= Charles Gold (politician) =

British company director, landowner and politician

Charles Gold

Sir Charles Gold (1837 - 2 November 1924) was a British company director, landowner and Liberal Party politician. He was Member of Parliament for Saffron Walden from 1895 to 1900.

==Background==
Gold was born the son of Michael Gold, of Birmingham. In 1859 he married Fanny Georgina Gilbey. They had thirteen children; seven sons and six daughters. He was knighted in 1906. He was appointed a Deputy Lieutenant for Essex on 20 February 1900, and served as a Justice of the peace.

==Professional career==
Gold was a director of his brother-in-law Walter Gilbey's wine and spirits retail company, W. and A. Gilbey. He owned property in Stansted, Essex

==Political career==
Gold was selected as Liberal candidate for the Saffron Walden division of Essex for the 1895 General Election.

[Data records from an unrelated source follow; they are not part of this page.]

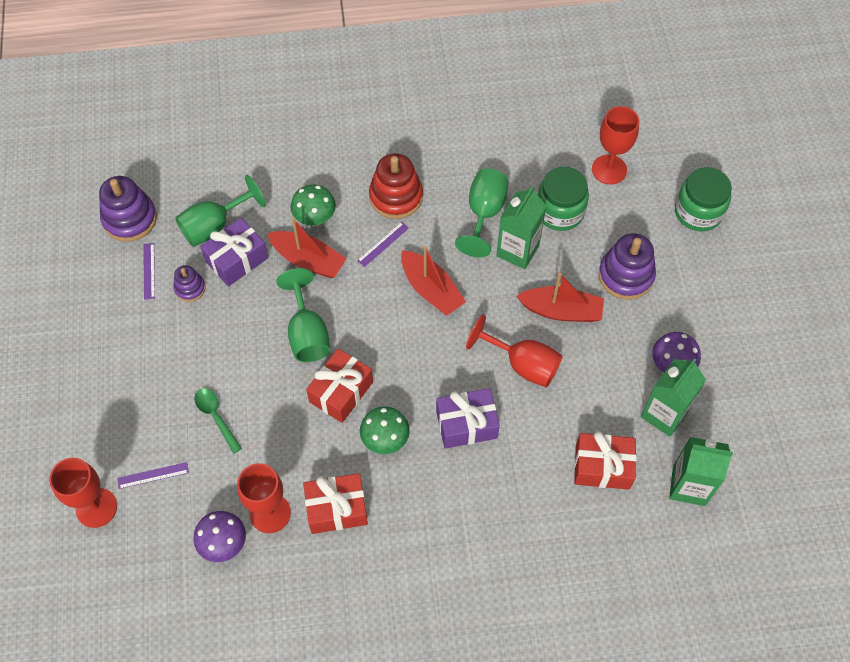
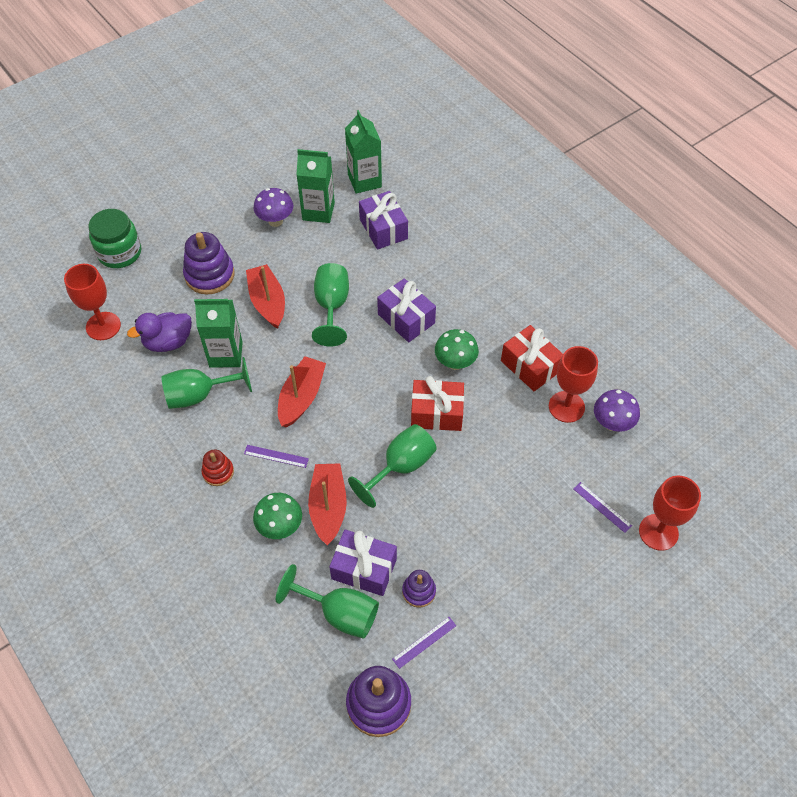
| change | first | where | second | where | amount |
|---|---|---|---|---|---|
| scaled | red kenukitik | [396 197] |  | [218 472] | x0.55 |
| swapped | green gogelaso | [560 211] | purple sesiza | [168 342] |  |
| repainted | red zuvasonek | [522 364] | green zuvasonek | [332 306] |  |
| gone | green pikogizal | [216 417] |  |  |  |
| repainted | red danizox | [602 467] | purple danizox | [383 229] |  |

Saffron Walden was already a Liberal seat, so his election to parliament was expected. He served for one parliamentary term before retiring in 1900. He did not stand for parliament again. He continued to support the Liberal Party, being a major financial contributor to the party in Saffron Walden in 1906. In 1910 he left the Liberals to join the Conservatives due to his opposition to Lloyd George's People's Budget that introduced new taxes on landowners.